Bice was runner-up to Carrie Underwood in the 2005 American Idol competition.
When senior theatre arts major DeAnna D’Egidio heard that Bice was playing on campus, she rushed over to the concert from class.
“I like his style. I am a country person,” D’Egidio said. “I love Bo Bice.”
More than 1,200 students attended the lunchtime concert that was held outside, on the E.J. plaza.
“It was a huge success,” said Beth Lynch, press and promotions coordinator for E.J. Thomas Hall. “This is what we hope for. We like to see the students smiling.”
Bice entertained students with songs from his latest album, 3, and seemed to really engage the audience.
“Everyone loved Bo Bice and Bo seemed to love everyone right back,” junior Emily Sherwood said. “His ‘Alabama boy’ charm, down-to-earth nature, and amazing voice were a huge draw.”
Sherwood is the president of the Residence Hall Programming Board. She’s the one in charge of making sure that all of the 9:09, 7:17, and Rock the Roo events go smoothly. She was very pleased with the concert’s success.
Bice’s words of wisdom really seemed to hit home for some students.
“I liked him as a person, and I will remember the things that he said,” freshman Lauren Schirle said.
In an interview following the concert, Bice said, “I don’t ever preach to people or at them. I just lend the testimony of what has been done in my life as an example, and then let people make their own choices.”

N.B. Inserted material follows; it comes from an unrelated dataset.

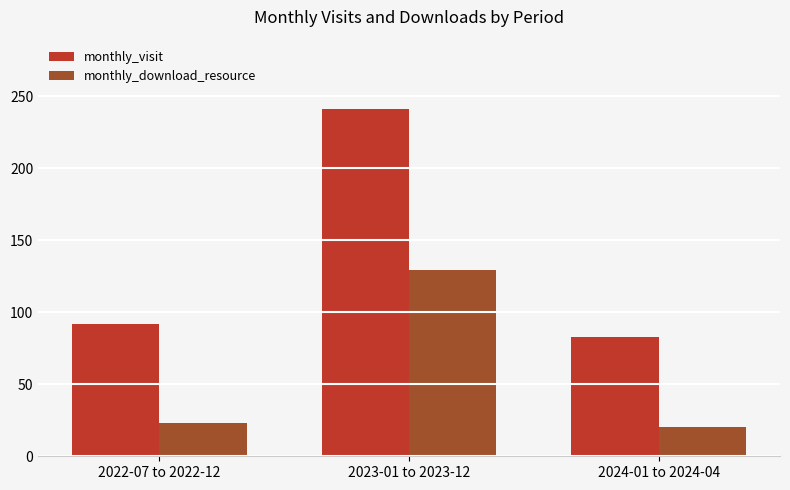

Read the monthly_download_resource value at 2023-01 to 2023-12, to the nearest 10.

130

Bice said that he is blessed with the opportunity to play music and recalled the advice he gave students at the concert.
“The Lord has blessed me with the opportunity to be out on the road for 20 years now,” Bice said. “It’s the things I mention around that, the things that I grew up on, that have kept me out here this long.”
One word of advice he wanted to give students is to treat people like they want to be treated, but without expecting something in return.

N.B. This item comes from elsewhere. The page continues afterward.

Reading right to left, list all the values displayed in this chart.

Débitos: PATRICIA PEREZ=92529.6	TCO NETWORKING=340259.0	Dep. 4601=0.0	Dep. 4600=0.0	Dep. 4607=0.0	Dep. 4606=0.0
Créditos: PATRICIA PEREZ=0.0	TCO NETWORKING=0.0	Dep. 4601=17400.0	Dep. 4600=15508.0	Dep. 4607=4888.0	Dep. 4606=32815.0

“A lot of people like to treat people the way the want to be treated, but they expect something in return — it’s always hanging there at the end,” Bice said. “Don’t expect it back, because you will end up disappointed in some way. Just love people unconditionally, and be true to them. Give the best of what you got. You are going to get that in return.”
Bice said that he had an experience after the concert that really touched him.
He said that he sat out for few minutes after the performance and talked with a young lady who had attended the concert.
She told Bice that she didn’t know why, but some of the things he said had touched her, and that she wanted him to know before he left that he had inspired her to do something different in her life.
“Those kind of things — I don’t take those lightly,” Bice said. “I told that young lady when she was walking away, ‘You know what? I will never forget that you came up and said that to me today,’ and I won’t. I mean that wholeheartedly. Because it’s those small things in life.”
Moments like that solidify Bice’s reasons for being a musician.
“When a group of people are standing there giving you admiration and loving you to death and telling you that you are the best,” he said, “man, it feels great. But there is also nothing like one person coming up and saying that you changed their life in some way.”